• _Work required_
Write out each line of the listing as it stands, without the images.

• _Dataset content_

**********

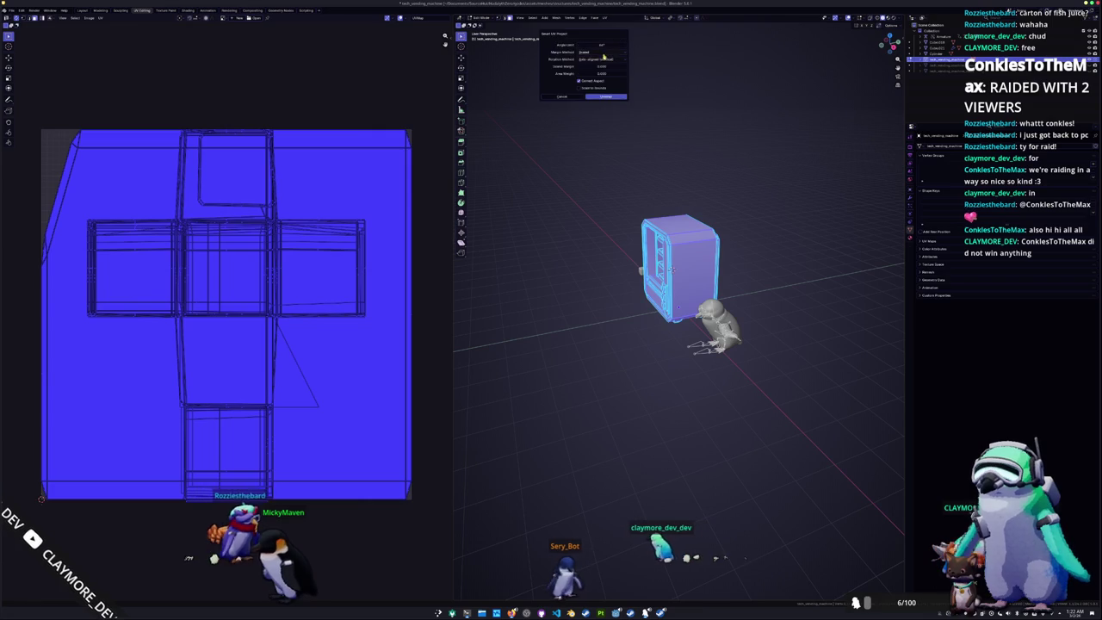
click(608, 97)
Pack the UV islands with UVPackmaster, then return to Object Mode and deselect
key(n)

**********

• _The answer_
click(608, 97)
Pack the UV islands with UVPackmaster, then return to Object Mode and deselect
key(n)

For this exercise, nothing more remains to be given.